O coração pulsava forte, fazendo brilhar uma luz violácea em seu peito. Os seios fartos, como que se a Natureza em sua perfeição houvesse modelado a filha à sua imagem e semelhança. A marca da fertilidade da Mãe. 

Apesar de pequenina, os cabelos de fogo com a pele pálida e o corpo macio e carnudo faziam daquela a imagem de uma deusa. Esbelta, mesmo com corpo farto, ela flutuava em direção às pessoas sabendo exatamente a quem deveria se mostrar. E quando tocava essa criatura era como se a vida finalmente chegasse a um pobre coração que nunca soubera ser dotado de luz. 

Certamente aquela mulher não era como as outras... Nascera condenada por trazer dentro do peito um coração grande demais. Todo dia sua mãe agradecia com a pequena nos braços e a beijava como a um anjo, com respeito e cuidado. Assim ela aprendeu, em casa, no seio da mãe, que sempre lhe alimentou mais de amor que de comida em tempos de vacas magras.

Cresceu com muitos cuidados e ao mesmo tempo com a leveza de existir hoje e não fazer tantos planos pra um futuro sempre tão incerto... Talvez seja por isso que sua luz violeta se tornara capaz de iluminar corações a milhares de quilômetros de distância. Ou talvez seja apenas eu que, não entendendo tanto amor num só peito, tente encontrar uma explicação de acordo com meu conhecimento limitado sobre os mistérios que rondam a existência.

O fato é que ela me tocou. Senti uma forte atração quando caminhou em minha direção. Senti perfume de flores, um aroma doce, suave, inebriante. Era a mulher mais linda que já havia cruzado meu caminho. Aquela mulher poderia ser a encarnação da sensualidade do universo. Quando ela chegou ao alcance de minhas mãos, me olhou nos olhos e não disse nada. Fiquei imóvel. Ela pegou minha mão, afastou o lenço do peito e mergulhou meus dedos na carne macia que lhe protege o coração gigante. Eu chorei!  

No momento que ela me tocou com seu coração gigante, me perdi num clarão de luz violeta e senti se esvaírem de mim todas as feridas colecionadas ao longo de anos lidando com humanos tão adoráveis quanto cruéis. Rios de lágrimas nasciam em meus olhos, ela me deitou em seus braços, acariciou meus cabelos e cantou pra mim com a voz mais aveludada que já ouvi. Aí entendi o que estava acontecendo...

Ela fazia de mim cria em seu ninho.

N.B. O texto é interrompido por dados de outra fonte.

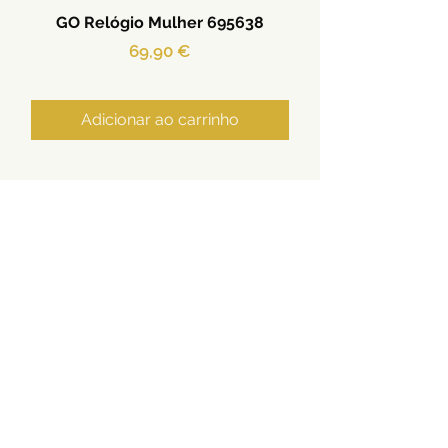
GO Relógio Mulher 695638
Preço
69,90 €
Adicionar ao carrinho
Ouro | Prata | Aço | Relógios
Termos e Condições
Privacidade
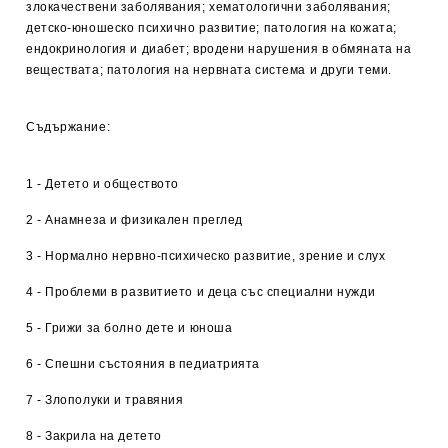
злокачествени заболявания; хематологични заболявания;
детско-юношеско психично развитие; патология на кожата;
ендокринология и диабет; вродени нарушения в обмяната на
веществата; патология на нервната система и други теми.
Съдържание:
1 - Детето и обществото
2 - Анамнеза и физикален преглед
3 - Нормално нервно-психическо развитие, зрение и слух
4 - Проблеми в развитието и деца със специални нужди
5 - Грижи за болно дете и юноша
6 - Спешни състояния в педиатрията
7 - Злополуки и травяния
8 - Закрила на детето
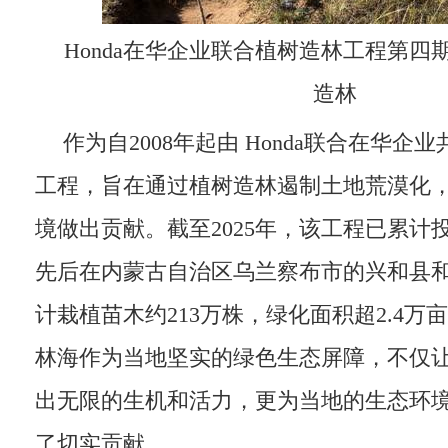
Honda在华企业联合植树造林工程第四期20
造林
作为自2008年起由 Honda联合在华
工程，旨在通过植树造林遏制土地荒漠化
境做出贡献。截至2025年，该工程已累计投入
先后在内蒙古自治区乌兰察布市的兴和县
计栽植苗木约213万株，绿化面积超2.4万
林海作为当地坚实的绿色生态屏障，不仅
出无限的生机和活力，更为当地的生态环
了切实贡献。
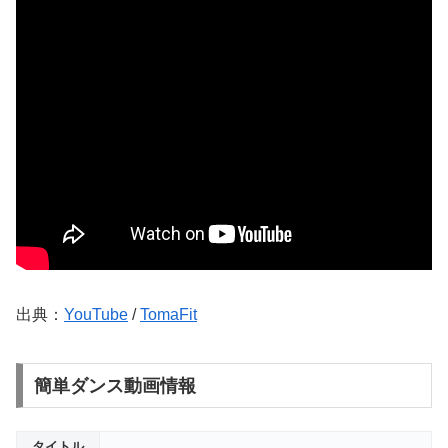
出典：
YouTube
/
TomaFit
簡単ダンス動画情報
タイトル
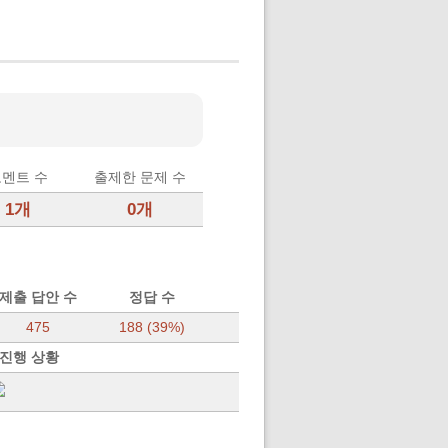
멘트 수
출제한 문제 수
1개
0개
제출 답안 수
정답 수
475
188 (39%)
 진행 상황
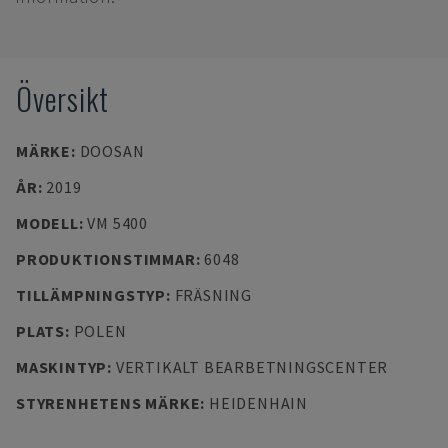
Översikt
MÄRKE
:
DOOSAN
ÅR
:
2019
MODELL
:
VM 5400
PRODUKTIONSTIMMAR
:
6048
TILLÄMPNINGSTYP
:
FRÄSNING
PLATS
:
POLEN
MASKINTYP
:
VERTIKALT BEARBETNINGSCENTER
STYRENHETENS MÄRKE
:
HEIDENHAIN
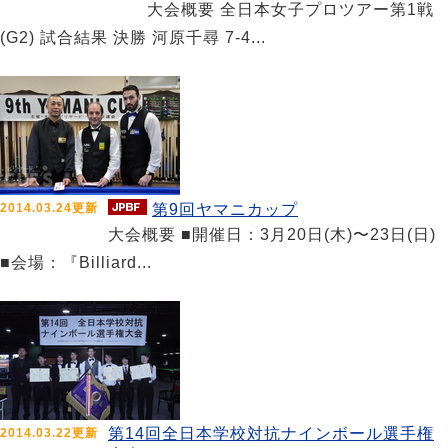
大会概要 全日本女子プロツアー第1戦
(G2) 試合結果 決勝 河原千尋 7-4...
2014.03.24更新
第9回ヤマニカップ
大会概要 ■開催日：3月20日(木)〜23日(日)
■会場：『Billiard...
第14回全日本学校対抗ナインボール選手権
2014.03.22更新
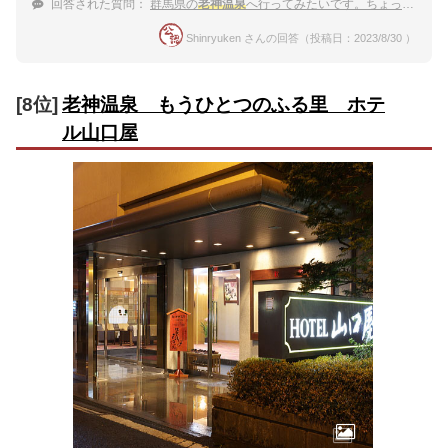
回答された質問：
群馬県の
老神温泉
へ行ってみたいです。ちょっと高くても良い宿を知りたいです。
Shinryuken さんの回答（投稿日：2023/8/30 ）
[8位]
老神温泉 もうひとつのふる里 ホテ
ル山口屋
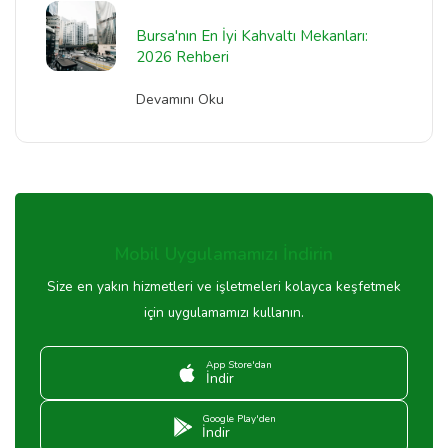
Bursa'nın En İyi Kahvaltı Mekanları:
2026 Rehberi
Devamını Oku
Mobil Uygulamamızı İndirin
Size en yakın hizmetleri ve işletmeleri kolayca keşfetmek
için uygulamamızı kullanın.
App Store'dan
İndir
Google Play'den
İndir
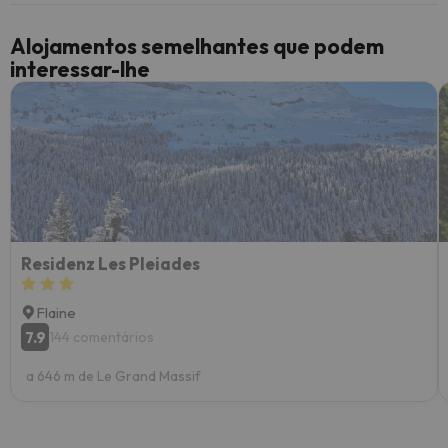
Alojamentos semelhantes que podem
interessar-lhe
Residenz Les Pleiades
Flaine
7.9
144 comentários
a 646 m de Le Grand Massif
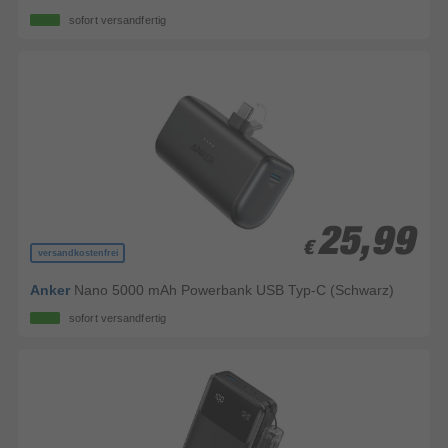
sofort versandfertig
25,99
25,99
€
€
versandkostenfrei
Anker
Nano 5000 mAh Powerbank USB Typ-C (Schwarz)
sofort versandfertig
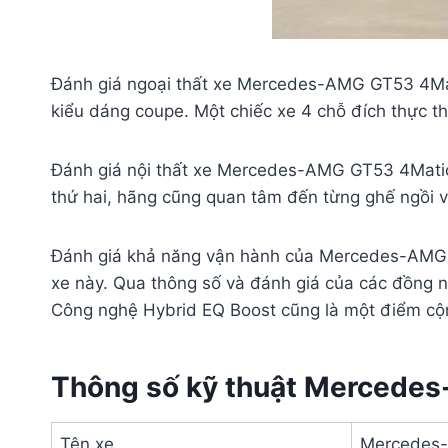
Đánh giá ngoại thất xe Mercedes-AMG GT53 4Matic
kiểu dáng coupe. Một chiếc xe 4 chỗ đích thực t
Đánh giá nội thất xe Mercedes-AMG GT53 4Matic 
thứ hai, hãng cũng quan tâm đến từng ghế ngồi vớ
Đánh giá khả năng vận hành của Mercedes-AMG GT
xe này. Qua thông số và đánh giá của các đồng n
Công nghệ Hybrid EQ Boost cũng là một điểm cộn
Thông số kỹ thuật Mercede
Tên xe
Mercedes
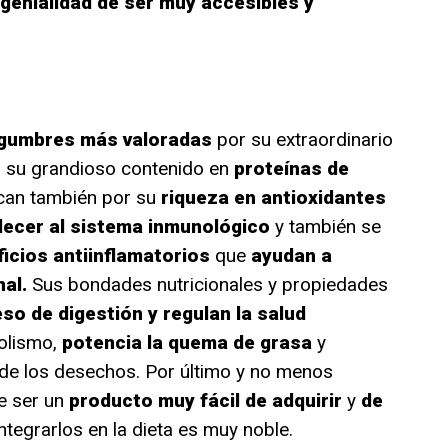
genialidad de ser muy accesibles y
gumbres más valoradas
por su extraordinario
 a su grandioso contenido en
proteínas de
can también por su
riqueza en antioxidantes
lecer al sistema inmunológico
y también se
icios antiinflamatorios
que
ayudan a
nal.
Sus bondades nutricionales y propiedades
eso de digestión y regulan la salud
bolismo,
potencia la quema de grasa
y
de los desechos. Por último y no menos
e ser un
producto muy fácil de adquirir
y
de
integrarlos en la dieta es muy noble.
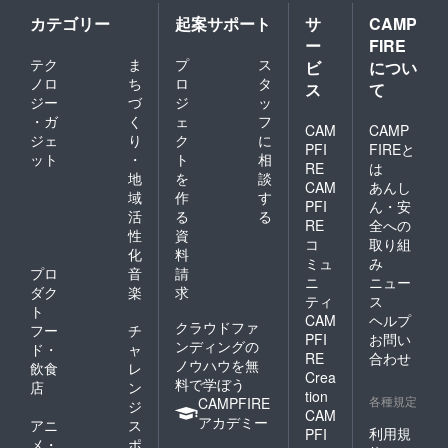
カテゴリー
起案サポート
サ
CAMP
ー
FIRE
テク
ま
プ
ス
ビ
につい
ノロ
ち
ロ
タ
ス
て
ジー
づ
ジ
ッ
・ガ
く
ェ
フ
CAM
CAMP
ジェ
り
ク
に
PFI
FIREと
ット
・
ト
相
RE
は
地
を
談
CAM
あんし
域
作
す
PFI
ん・安
活
る
る
RE
全への
性
資
コ
取り組
化
料
ミュ
み
プロ
音
請
ニ
ニュー
ダク
楽
求
ティ
ス
ト
CAM
ヘルプ
クラウドファ
フー
チ
PFI
お問い
ンディングの
ド・
ャ
RE
合わせ
ノウハウを無
飲食
レ
Crea
料で学ぼう
店
ン
tion
各種規定
CAMPFIRE
ジ
CAM
アカデミー
アニ
ス
利用規
PFI
メ・
ポ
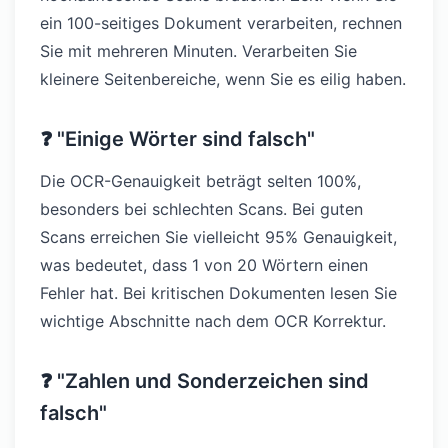
ein 100-seitiges Dokument verarbeiten, rechnen
Sie mit mehreren Minuten. Verarbeiten Sie
kleinere Seitenbereiche, wenn Sie es eilig haben.
❓ "Einige Wörter sind falsch"
Die OCR-Genauigkeit beträgt selten 100%,
besonders bei schlechten Scans. Bei guten
Scans erreichen Sie vielleicht 95% Genauigkeit,
was bedeutet, dass 1 von 20 Wörtern einen
Fehler hat. Bei kritischen Dokumenten lesen Sie
wichtige Abschnitte nach dem OCR Korrektur.
❓ "Zahlen und Sonderzeichen sind
falsch"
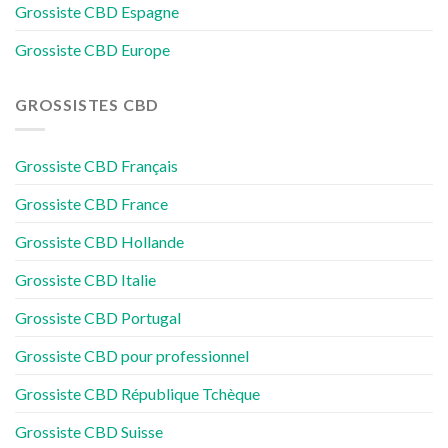
Grossiste CBD Espagne
Grossiste CBD Europe
GROSSISTES CBD
Grossiste CBD Français
Grossiste CBD France
Grossiste CBD Hollande
Grossiste CBD Italie
Grossiste CBD Portugal
Grossiste CBD pour professionnel
Grossiste CBD République Tchèque
Grossiste CBD Suisse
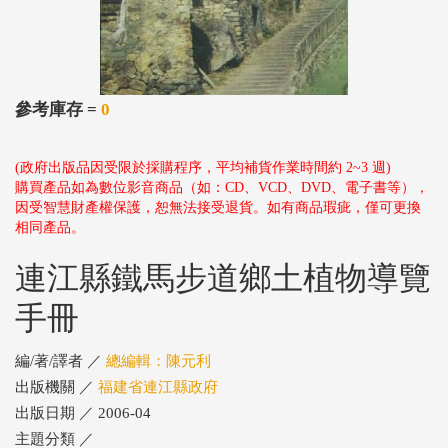
參考庫存 =
0
(政府出版品因受限於採購程序，平均補貨作業時間約 2~3 週)
購買產品如為數位影音商品（如：CD、VCD、DVD、電子書等），
因受智慧財產權保護，恕無法接受退貨。如有商品瑕疵，僅可更換
相同產品。
連江縣鐵馬步道鄉土植物導覽
手冊
編/著/譯者 ／
總編輯：陳元利
出版機關 ／
福建省連江縣政府
出版日期 ／ 2006-04
主題分類 ／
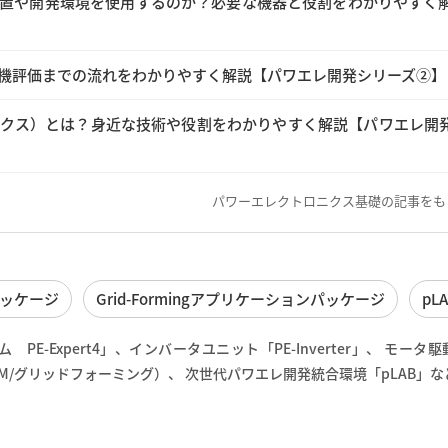
置や開発環境を使用するのか？必要な機器と役割をわかりやすく
機評価までの流れをわかりやすく解説【パワエレ開発シリーズ②】
クス）とは？身近な技術や役割をわかりやすく解説【パワエレ開
パワーエレクトロニクス基礎の記事をも
ッケージ
Grid-Formingアプリケーションパッケージ
pL
-Expert4」、インバータユニット「PE-Inverter」、 モータ
（GFM/グリッドフォーミング）、 次世代パワエレ開発統合環境「pLAB」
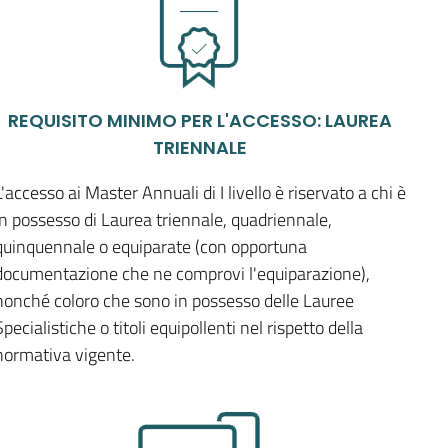
REQUISITO MINIMO PER L'ACCESSO: LAUREA
TRIENNALE
L'accesso ai Master Annuali di I livello è riservato a chi è
in possesso di Laurea triennale, quadriennale,
quinquennale o equiparate (con opportuna
documentazione che ne comprovi l'equiparazione),
nonché coloro che sono in possesso delle Lauree
Specialistiche o titoli equipollenti nel rispetto della
normativa vigente.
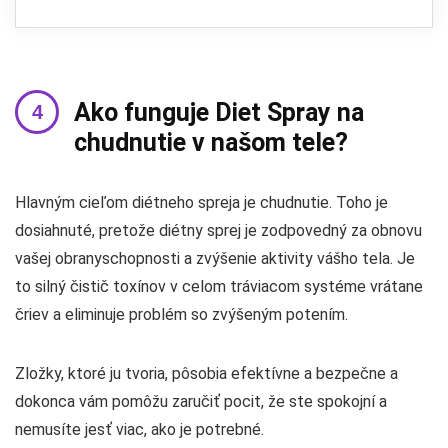
Ako funguje Diet Spray na
chudnutie v našom tele?
Hlavným cieľom diétneho spreja je chudnutie. Toho je
dosiahnuté, pretože diétny sprej je zodpovedný za obnovu
vašej obranyschopnosti a zvýšenie aktivity vášho tela. Je
to silný čistič toxínov v celom tráviacom systéme vrátane
čriev a eliminuje problém so zvýšeným potením.
Zložky, ktoré ju tvoria, pôsobia efektívne a bezpečne a
dokonca vám pomôžu zaručiť pocit, že ste spokojní a
nemusíte jesť viac, ako je potrebné.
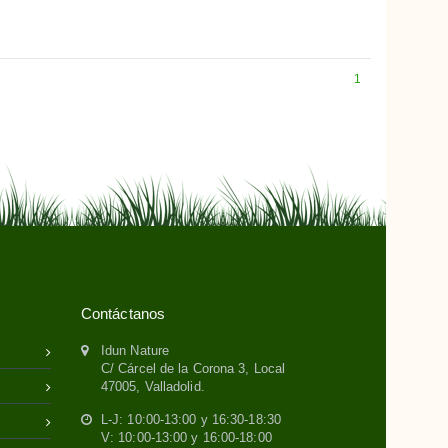
1
Contáctanos
Idun Nature
C/ Cárcel de la Corona 3, Local
47005, Valladolid.
L-J: 10:00-13:00 y 16:30-18:30
V: 10:00-13:00 y 16:00-18:00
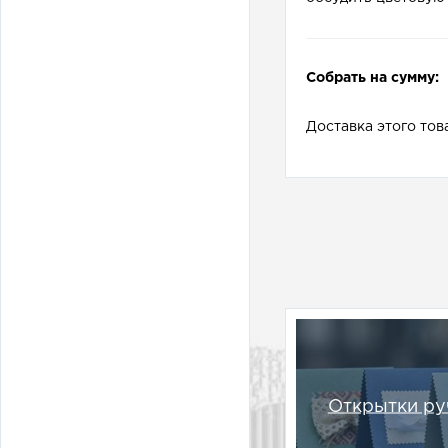
Собрать на сумму:
Доставка этого тов
Открытки ру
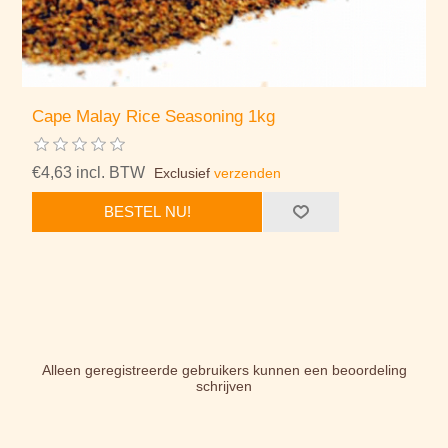
Cape Malay Rice Seasoning 1kg
€4,63 incl. BTW
Exclusief
verzenden
BESTEL NU!
Alleen geregistreerde gebruikers kunnen een beoordeling
schrijven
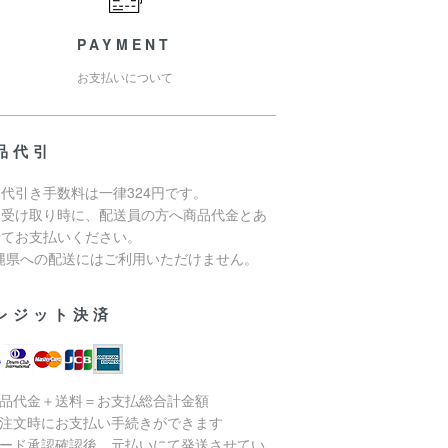
PAYMENT
お支払いについて
品代引
代引き手数料は一律324円です。
品受け取り時に、配送員の方へ商品代金とあ
せてお支払いください。
沖縄県への配送にはご利用いただけません。
レジット決済
商品代金＋送料＝お支払総合計金額
ご注文時にお支払い手続きができます
カード承認確認後、元払いにて発送させてい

A verdade que acontecia ali era muito maior que o maior dos prazeres, muito mais libertadora que todos os elos de todas as correntes rompidos. Aquele coração imenso era capaz de sanar todas as minhas chagas e de me mostrar, como quem abre uma porta que sempre esteve ali, encoberta por umas bagunças, que nenhum mal agora seria capaz de atravessar a luz violeta que pra sempre carregaria também comigo. 

Ela me tocou... por muito tempo me perguntei porque foi até mim... Por muito tempo também não me importei mais com essa explicação. Muitas coisas ganham magia justamente por não sermos capazes compreender. Violeta me fez enxergar o mundo por lentes mágicas que me fizeram ver o caminho sem medos, sem obstáculos capazes de me derrubar. E assim eu cresci. Eu rompi barreiras, ganhei mundos que nem imaginava que pudessem existir.

E depois de todas as lições de cada dia, depois de cada batalha, eu voltava ao nosso ninho, e encontrava ali a força do amor. Mesmo que muitas vezes o único corpo ali estendido fosse o meu com a saudade, estava pra sempre com a energia lilás do amor. Aquele ninho era o meu lar e ali estava tudo que eu precisava para me completar em corpo e alma.